Re: Patent?
Trade secrets are also not advancing the public good nor time-limited nor necessarily novel and therefore do not get the legal monopoly that a patent does, so all the enforcement goes into destroying the personal life of the contracted employee in court as an example to others. This coupled with there being, usually, little clear boundary around what is and is not protected, it gives employers a very long arm to harass anyone who happens to have been a good and creative employee but had the audacity to leave.
Personally, I am not allowed to implement what I suspect to be the better solution for certain tasks because they are trade secrets I invented* for my employer from twenty years ago. If the company had patented it then it would be expired by now, and/or my future-now-past employers might have licensed it in the meantime.
My reaction has been to decline to participate in the patent harvesting games, and to tell the same to everyone I mentor. I am not one to violate an NDA from one employer to another but please don't expect to constrain my ability to use a skill somewhere in the future.

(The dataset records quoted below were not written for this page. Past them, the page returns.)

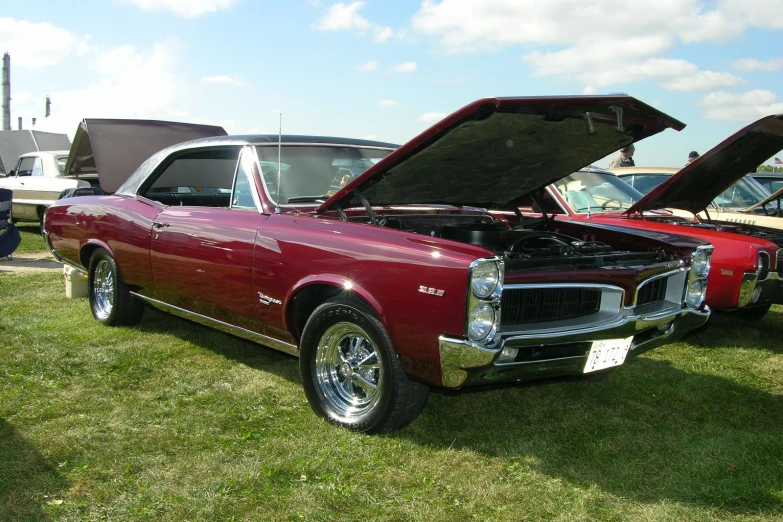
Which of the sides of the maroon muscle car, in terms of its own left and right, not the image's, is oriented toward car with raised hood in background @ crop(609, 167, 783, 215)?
left

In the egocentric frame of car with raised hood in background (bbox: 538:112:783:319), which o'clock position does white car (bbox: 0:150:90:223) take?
The white car is roughly at 5 o'clock from the car with raised hood in background.

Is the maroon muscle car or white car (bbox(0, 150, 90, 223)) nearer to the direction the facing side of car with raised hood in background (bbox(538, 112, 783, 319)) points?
the maroon muscle car

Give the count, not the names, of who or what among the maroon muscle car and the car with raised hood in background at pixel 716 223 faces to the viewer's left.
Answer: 0

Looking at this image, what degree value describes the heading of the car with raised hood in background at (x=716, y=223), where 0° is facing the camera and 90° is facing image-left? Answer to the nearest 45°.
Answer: approximately 315°

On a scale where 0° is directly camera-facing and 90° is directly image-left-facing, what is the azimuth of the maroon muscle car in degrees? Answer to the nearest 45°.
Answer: approximately 315°

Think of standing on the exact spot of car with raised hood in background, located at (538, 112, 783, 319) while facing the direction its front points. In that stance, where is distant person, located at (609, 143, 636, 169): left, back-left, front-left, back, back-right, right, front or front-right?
back-left
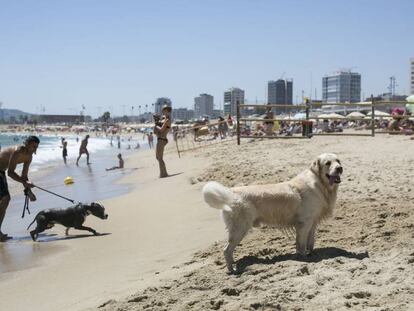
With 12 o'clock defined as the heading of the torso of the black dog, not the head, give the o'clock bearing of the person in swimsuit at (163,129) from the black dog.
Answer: The person in swimsuit is roughly at 10 o'clock from the black dog.

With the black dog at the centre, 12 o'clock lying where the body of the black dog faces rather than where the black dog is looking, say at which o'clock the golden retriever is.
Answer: The golden retriever is roughly at 2 o'clock from the black dog.

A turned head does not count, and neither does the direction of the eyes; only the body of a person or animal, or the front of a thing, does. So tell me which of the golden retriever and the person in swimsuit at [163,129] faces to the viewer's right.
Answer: the golden retriever

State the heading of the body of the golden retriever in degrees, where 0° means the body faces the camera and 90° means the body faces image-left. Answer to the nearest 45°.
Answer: approximately 270°

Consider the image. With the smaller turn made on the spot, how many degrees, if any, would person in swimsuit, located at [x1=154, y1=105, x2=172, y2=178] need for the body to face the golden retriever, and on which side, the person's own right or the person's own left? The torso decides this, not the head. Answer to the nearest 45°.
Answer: approximately 90° to the person's own left

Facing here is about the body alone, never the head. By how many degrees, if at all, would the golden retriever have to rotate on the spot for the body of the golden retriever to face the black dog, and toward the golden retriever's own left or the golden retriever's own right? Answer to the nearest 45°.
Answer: approximately 135° to the golden retriever's own left

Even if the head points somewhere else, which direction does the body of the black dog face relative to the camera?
to the viewer's right

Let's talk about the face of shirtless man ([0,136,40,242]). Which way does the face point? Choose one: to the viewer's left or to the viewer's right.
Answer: to the viewer's right

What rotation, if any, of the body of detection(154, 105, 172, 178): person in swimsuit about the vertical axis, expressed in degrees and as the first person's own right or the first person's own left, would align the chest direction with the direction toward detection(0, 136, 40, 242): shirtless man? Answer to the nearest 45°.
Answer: approximately 45° to the first person's own left

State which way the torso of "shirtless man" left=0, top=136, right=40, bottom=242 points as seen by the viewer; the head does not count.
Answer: to the viewer's right

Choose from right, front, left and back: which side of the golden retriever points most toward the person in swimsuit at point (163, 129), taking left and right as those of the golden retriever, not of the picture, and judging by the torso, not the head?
left
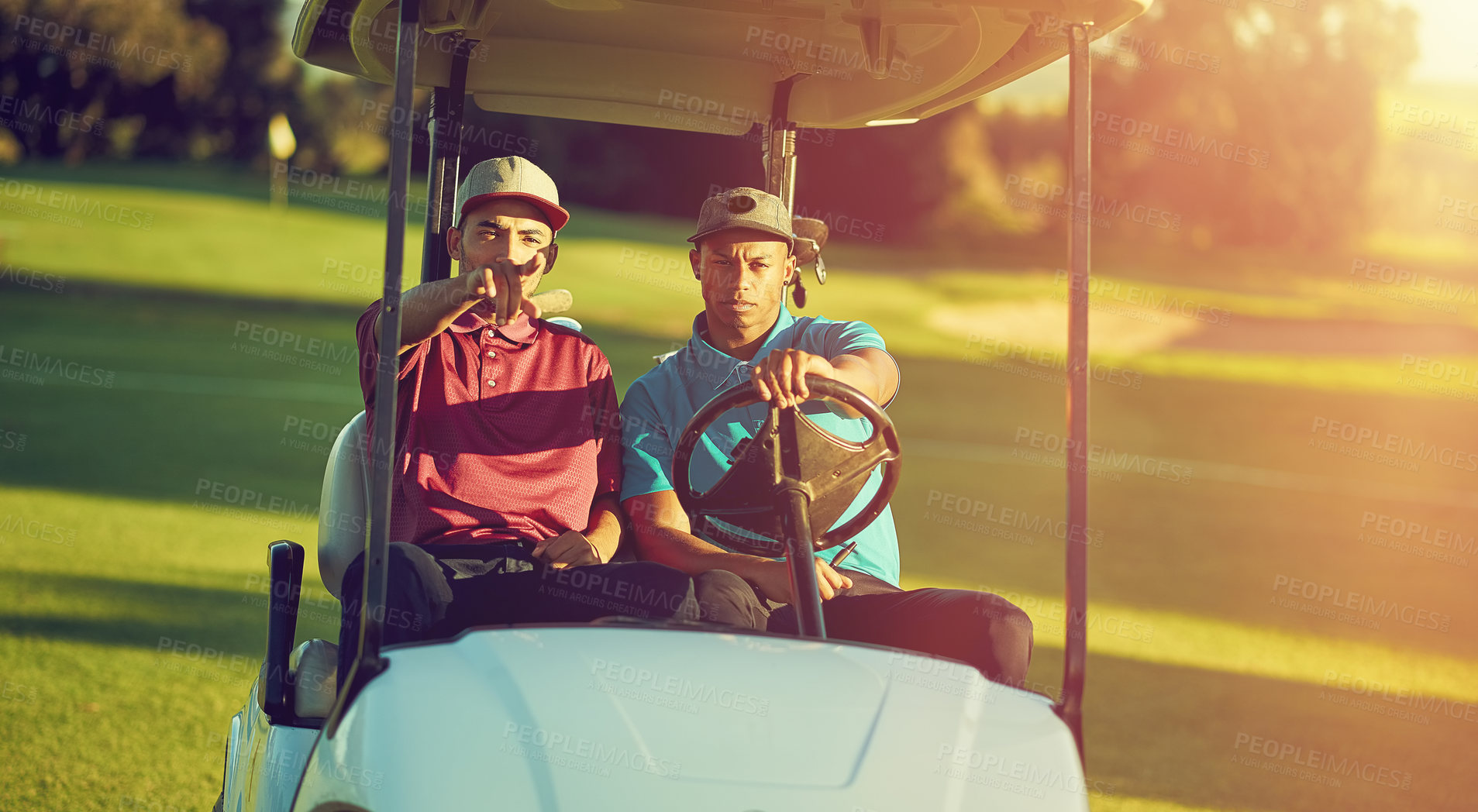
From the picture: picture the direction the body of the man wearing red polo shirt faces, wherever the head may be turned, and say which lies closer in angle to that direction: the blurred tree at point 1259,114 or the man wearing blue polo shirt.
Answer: the man wearing blue polo shirt

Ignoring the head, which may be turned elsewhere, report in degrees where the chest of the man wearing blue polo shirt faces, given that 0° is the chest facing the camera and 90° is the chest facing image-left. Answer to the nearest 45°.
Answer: approximately 0°

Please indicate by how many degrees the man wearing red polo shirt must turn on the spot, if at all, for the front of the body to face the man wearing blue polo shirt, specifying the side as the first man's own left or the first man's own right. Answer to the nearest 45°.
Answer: approximately 90° to the first man's own left

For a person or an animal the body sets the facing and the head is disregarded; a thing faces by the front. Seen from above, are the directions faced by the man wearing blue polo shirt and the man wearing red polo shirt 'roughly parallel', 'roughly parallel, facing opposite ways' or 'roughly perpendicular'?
roughly parallel

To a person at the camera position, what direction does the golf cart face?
facing the viewer

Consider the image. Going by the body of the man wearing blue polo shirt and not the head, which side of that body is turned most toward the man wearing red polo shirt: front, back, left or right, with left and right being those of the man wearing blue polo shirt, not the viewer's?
right

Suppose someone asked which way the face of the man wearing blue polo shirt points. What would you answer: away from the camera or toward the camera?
toward the camera

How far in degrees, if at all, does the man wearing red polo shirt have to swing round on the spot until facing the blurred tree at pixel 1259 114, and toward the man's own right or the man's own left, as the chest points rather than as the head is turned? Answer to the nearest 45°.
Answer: approximately 135° to the man's own left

*As far as I knew they were novel then, not that the patent attorneys did their due diligence before telling me they were going to be protected as trade secrets for the rest of eternity and I best keep my trap shut. Meanwhile open source has almost caught up which I guess means I may be released eventually... Not that I want to pony up to prove it in court if someone wants to force the issue.
- Anon because I do not live in California or another place with employee rights, and I still work in a vaguely related field.